What is done here, is an exception to that policy, and the user may not expect this. So what I did to signal it, is use a slightly different cursor (the so-called alias cursor), something like: alias

ErwinKomen commented 4 weeks ago

CORRECTION Contextual help: "Because data was imported from different sources, it is possible there are multiple records in PASSIM for the same manuscript. This field shows an AI-generated, unverified list of 3 most likely doubles for this record, based on similarity of the shelfmark."

(My typo, sorry!)

Okay, corrected!

However, is the final phrase true: based on similarity of the shelfmark? The list of similarities that GS sends, is that based on similarity of the 'shelfmark' of one manuscript compared with others? Or is it based on similarity between the list of sermons of one manuscript and the list of sermons of a different manuscript?

ErwinKomen commented 3 weeks ago

Received the duplicates JSON file.

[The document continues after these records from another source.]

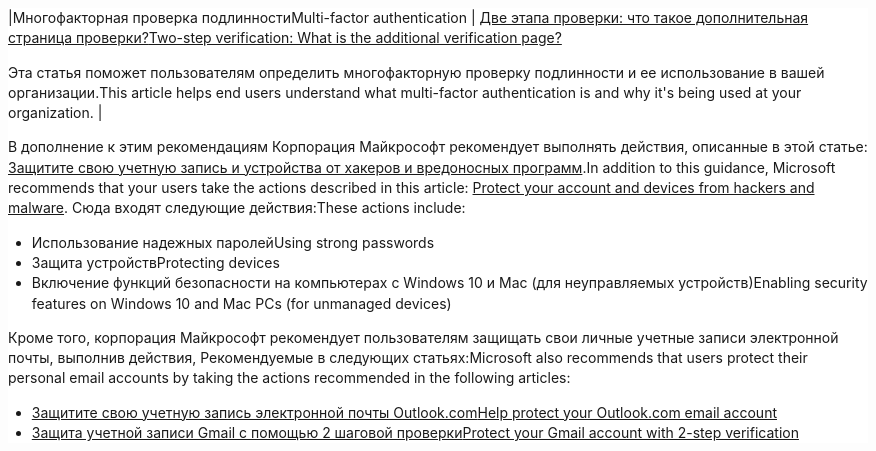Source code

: |<span data-ttu-id="f1c49-290">Многофакторная проверка подлинности</span><span class="sxs-lookup"><span data-stu-id="f1c49-290">Multi-factor authentication</span></span>     | [<span data-ttu-id="f1c49-291">Две этапа проверки: что такое дополнительная страница проверки?</span><span class="sxs-lookup"><span data-stu-id="f1c49-291">Two-step verification: What is the additional verification page?</span></span>](https://docs.microsoft.com/azure/active-directory/user-help/multi-factor-authentication-end-user-first-time) <p><span data-ttu-id="f1c49-292">Эта статья поможет пользователям определить многофакторную проверку подлинности и ее использование в вашей организации.</span><span class="sxs-lookup"><span data-stu-id="f1c49-292">This article helps end users understand what multi-factor authentication is and why it's being used at your organization.</span></span>    |

<span data-ttu-id="f1c49-293">В дополнение к этим рекомендациям Корпорация Майкрософт рекомендует выполнять действия, описанные в этой статье: [Защитите свою учетную запись и устройства от хакеров и вредоносных программ](https://support.office.com/article/066d6216-a56b-4f90-9af3-b3a1e9a327d6.aspx).</span><span class="sxs-lookup"><span data-stu-id="f1c49-293">In addition to this guidance, Microsoft recommends that your users take the actions described in this article: [Protect your account and devices from hackers and malware](https://support.office.com/article/066d6216-a56b-4f90-9af3-b3a1e9a327d6.aspx).</span></span> <span data-ttu-id="f1c49-294">Сюда входят следующие действия:</span><span class="sxs-lookup"><span data-stu-id="f1c49-294">These actions include:</span></span>
- <span data-ttu-id="f1c49-295">Использование надежных паролей</span><span class="sxs-lookup"><span data-stu-id="f1c49-295">Using strong passwords</span></span>
- <span data-ttu-id="f1c49-296">Защита устройств</span><span class="sxs-lookup"><span data-stu-id="f1c49-296">Protecting devices</span></span> 
- <span data-ttu-id="f1c49-297">Включение функций безопасности на компьютерах с Windows 10 и Mac (для неуправляемых устройств)</span><span class="sxs-lookup"><span data-stu-id="f1c49-297">Enabling security features on Windows 10 and Mac PCs (for unmanaged devices)</span></span>
    
<span data-ttu-id="f1c49-298">Кроме того, корпорация Майкрософт рекомендует пользователям защищать свои личные учетные записи электронной почты, выполнив действия, Рекомендуемые в следующих статьях:</span><span class="sxs-lookup"><span data-stu-id="f1c49-298">Microsoft also recommends that users protect their personal email accounts by taking the actions recommended in the following articles:</span></span>
- [<span data-ttu-id="f1c49-299">Защитите свою учетную запись электронной почты Outlook.com</span><span class="sxs-lookup"><span data-stu-id="f1c49-299">Help protect your Outlook.com email account</span></span>](https://support.office.com/article/a4f20fc5-4307-4ece-8231-6d4d4bd8a9ba.aspx)
- [<span data-ttu-id="f1c49-300">Защита учетной записи Gmail с помощью 2 шаговой проверки</span><span class="sxs-lookup"><span data-stu-id="f1c49-300">Protect your Gmail account with 2-step verification</span></span>](https://go.microsoft.com/fwlink/?linkid=2015688&amp;clcid=0x409)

Imported it via adaptations. Made sure only the top three are shown. Works.

ErwinKomen commented 3 weeks ago

GS notes:

I would write something like this:

“[… with not changes]. This field shows 3 nearest neighbors of the given shelfmark in terms of similarity of their semantic representations. Semantic representation aims to grasp the actual meaning of the shelfmark despite the possible typographic and orthographic discrepancies. Semantic representations were produced using “text-embedding-ada-002” embedding model by OpenAI. The lists of possible candidates were not verified manually and should be used with extreme caution”.

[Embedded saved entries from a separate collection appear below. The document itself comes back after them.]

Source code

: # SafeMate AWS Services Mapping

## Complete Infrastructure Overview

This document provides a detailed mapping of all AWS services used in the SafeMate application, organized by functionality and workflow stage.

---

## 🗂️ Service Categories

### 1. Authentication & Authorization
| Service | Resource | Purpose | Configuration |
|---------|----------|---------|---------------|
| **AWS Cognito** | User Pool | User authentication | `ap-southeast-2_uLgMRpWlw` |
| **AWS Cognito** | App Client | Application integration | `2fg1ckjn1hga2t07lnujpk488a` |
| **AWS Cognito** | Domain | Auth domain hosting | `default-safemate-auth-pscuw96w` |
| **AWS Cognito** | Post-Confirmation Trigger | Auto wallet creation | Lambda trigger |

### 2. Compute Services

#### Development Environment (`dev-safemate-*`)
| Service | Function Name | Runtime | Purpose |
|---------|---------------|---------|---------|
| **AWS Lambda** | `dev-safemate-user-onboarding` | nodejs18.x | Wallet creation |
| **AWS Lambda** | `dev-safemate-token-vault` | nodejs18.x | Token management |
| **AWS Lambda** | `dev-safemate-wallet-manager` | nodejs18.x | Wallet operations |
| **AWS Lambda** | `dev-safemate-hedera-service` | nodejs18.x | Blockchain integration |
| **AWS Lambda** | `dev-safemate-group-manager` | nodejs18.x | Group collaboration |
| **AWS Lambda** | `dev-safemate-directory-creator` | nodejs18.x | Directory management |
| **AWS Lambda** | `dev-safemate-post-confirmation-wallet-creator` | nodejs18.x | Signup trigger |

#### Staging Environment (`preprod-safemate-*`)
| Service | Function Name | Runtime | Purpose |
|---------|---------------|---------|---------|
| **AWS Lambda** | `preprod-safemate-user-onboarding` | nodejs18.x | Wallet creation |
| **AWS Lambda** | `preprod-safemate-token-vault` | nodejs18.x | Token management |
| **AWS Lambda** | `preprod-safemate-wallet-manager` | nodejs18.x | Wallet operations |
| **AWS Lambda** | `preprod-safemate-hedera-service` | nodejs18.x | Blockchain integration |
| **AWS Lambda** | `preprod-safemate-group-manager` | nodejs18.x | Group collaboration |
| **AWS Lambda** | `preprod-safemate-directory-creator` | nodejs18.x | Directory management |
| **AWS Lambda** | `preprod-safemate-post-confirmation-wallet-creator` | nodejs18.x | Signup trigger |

I would suggest a slightly different spelling: “[… with not changes]. This field shows 3 nearest neighbors of the given shelfmark in terms of similarity of their semantic representations. A semantic representation aims to grasp the actual meaning of the shelfmark, despite the possible typographic and orthographic discrepancies. The semantic representations were produced using the “text-embedding-ada-002” embedding model by OpenAI. The lists of possible candidates were not verified manually and should be used with extreme caution”.